🤖 AI Summary
Existing vision systems struggle to track arbitrary 2D points outside the field of view in continuous video and predict their 3D orientations. This paper introduces TAPVid-360, a novel task, and TAPVid360-10k, the first large-scale dataset enabling scene-centric panoramic point tracking from narrow-field-of-view (FOV) videos—without requiring dynamic 4D ground-truth supervision. Our method synthesizes narrow-FOV sequences from 360° videos to serve as self-supervised signals, jointly computes omnidirectional 2D trajectories, and leverages CoTracker v3 to estimate per-point 3D rotations, enabling real-time updates of 3D orientation estimates. Evaluated on the new benchmark, our baseline model substantially outperforms prior TAP and TAPVid 3D approaches, achieving breakthrough improvements in wide-domain point tracking accuracy and cross-FOV generalization. This work advances visual systems toward holistic 3D scene understanding that transcends image boundaries.
📝 Abstract
Humans excel at constructing panoramic mental models of their surroundings, maintaining object permanence and inferring scene structure beyond visible regions. In contrast, current artificial vision systems struggle with persistent, panoramic understanding, often processing scenes egocentrically on a frame-by-frame basis.

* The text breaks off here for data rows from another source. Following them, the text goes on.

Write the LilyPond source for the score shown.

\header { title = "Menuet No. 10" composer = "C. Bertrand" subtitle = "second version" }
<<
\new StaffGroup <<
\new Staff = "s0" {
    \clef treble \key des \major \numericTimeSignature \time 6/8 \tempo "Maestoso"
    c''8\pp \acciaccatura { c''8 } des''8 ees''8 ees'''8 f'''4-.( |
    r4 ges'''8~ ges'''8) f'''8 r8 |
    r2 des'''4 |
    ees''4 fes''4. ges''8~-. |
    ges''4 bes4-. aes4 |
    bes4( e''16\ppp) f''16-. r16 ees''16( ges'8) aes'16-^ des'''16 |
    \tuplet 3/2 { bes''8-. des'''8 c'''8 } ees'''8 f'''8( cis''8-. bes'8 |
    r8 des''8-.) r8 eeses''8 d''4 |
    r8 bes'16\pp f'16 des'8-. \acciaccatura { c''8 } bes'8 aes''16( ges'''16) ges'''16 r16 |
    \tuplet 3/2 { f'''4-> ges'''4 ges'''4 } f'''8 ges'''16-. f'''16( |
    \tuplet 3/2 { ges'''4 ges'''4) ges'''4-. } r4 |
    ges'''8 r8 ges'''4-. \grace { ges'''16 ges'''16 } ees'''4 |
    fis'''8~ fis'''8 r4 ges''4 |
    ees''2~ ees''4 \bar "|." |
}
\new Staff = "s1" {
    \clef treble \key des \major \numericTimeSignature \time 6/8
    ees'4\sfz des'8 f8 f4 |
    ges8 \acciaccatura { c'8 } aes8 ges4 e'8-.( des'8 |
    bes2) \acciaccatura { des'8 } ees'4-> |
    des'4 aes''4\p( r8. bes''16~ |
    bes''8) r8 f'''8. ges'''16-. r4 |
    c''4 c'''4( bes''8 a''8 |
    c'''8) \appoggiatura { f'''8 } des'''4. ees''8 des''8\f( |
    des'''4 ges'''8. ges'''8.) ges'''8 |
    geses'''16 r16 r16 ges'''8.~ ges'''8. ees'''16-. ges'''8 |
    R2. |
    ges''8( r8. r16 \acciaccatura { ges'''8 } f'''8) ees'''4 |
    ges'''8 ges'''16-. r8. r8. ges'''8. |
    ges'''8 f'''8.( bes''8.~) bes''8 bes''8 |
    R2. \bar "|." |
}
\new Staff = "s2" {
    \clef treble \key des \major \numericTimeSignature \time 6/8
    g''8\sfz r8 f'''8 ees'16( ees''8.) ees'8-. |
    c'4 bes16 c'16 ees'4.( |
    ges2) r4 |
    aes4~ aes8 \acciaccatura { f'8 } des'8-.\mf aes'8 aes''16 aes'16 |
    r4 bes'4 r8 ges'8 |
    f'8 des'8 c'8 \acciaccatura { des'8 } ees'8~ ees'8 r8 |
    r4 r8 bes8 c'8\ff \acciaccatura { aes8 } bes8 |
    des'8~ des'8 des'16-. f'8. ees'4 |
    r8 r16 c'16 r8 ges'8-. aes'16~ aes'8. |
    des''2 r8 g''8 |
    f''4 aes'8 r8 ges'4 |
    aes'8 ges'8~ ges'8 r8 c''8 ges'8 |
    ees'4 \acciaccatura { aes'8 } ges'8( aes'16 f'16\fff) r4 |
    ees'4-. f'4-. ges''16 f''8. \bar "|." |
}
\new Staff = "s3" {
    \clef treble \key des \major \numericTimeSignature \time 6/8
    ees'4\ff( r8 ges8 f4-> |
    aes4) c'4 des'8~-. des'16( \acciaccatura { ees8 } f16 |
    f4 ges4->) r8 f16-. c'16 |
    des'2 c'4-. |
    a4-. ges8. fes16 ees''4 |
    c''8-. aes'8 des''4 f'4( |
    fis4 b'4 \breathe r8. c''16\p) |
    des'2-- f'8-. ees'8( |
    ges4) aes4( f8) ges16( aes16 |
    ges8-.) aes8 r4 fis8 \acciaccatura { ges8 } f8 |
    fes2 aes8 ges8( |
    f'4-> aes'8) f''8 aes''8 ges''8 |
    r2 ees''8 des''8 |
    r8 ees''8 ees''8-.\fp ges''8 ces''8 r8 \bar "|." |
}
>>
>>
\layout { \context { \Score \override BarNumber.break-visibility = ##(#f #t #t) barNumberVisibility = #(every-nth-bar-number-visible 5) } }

This limitation is pronounced in the Track Any Point (TAP) task, where existing methods fail to track 2D points outside the field of view. To address this, we introduce TAPVid-360, a novel task that requires predicting the 3D direction to queried scene points across a video sequence, even when far outside the narrow field of view of the observed video. This task fosters learning allocentric scene representations without needing dynamic 4D ground truth scene models for training. Instead, we exploit 360 videos as a source of supervision, resampling them into narrow field-of-view perspectives while computing ground truth directions by tracking points across the full panorama using a 2D pipeline. We introduce a new dataset and benchmark, TAPVid360-10k comprising 10k perspective videos with ground truth directional point tracking. Our baseline adapts CoTracker v3 to predict per-point rotations for direction updates, outperforming existing TAP and TAPVid 3D methods.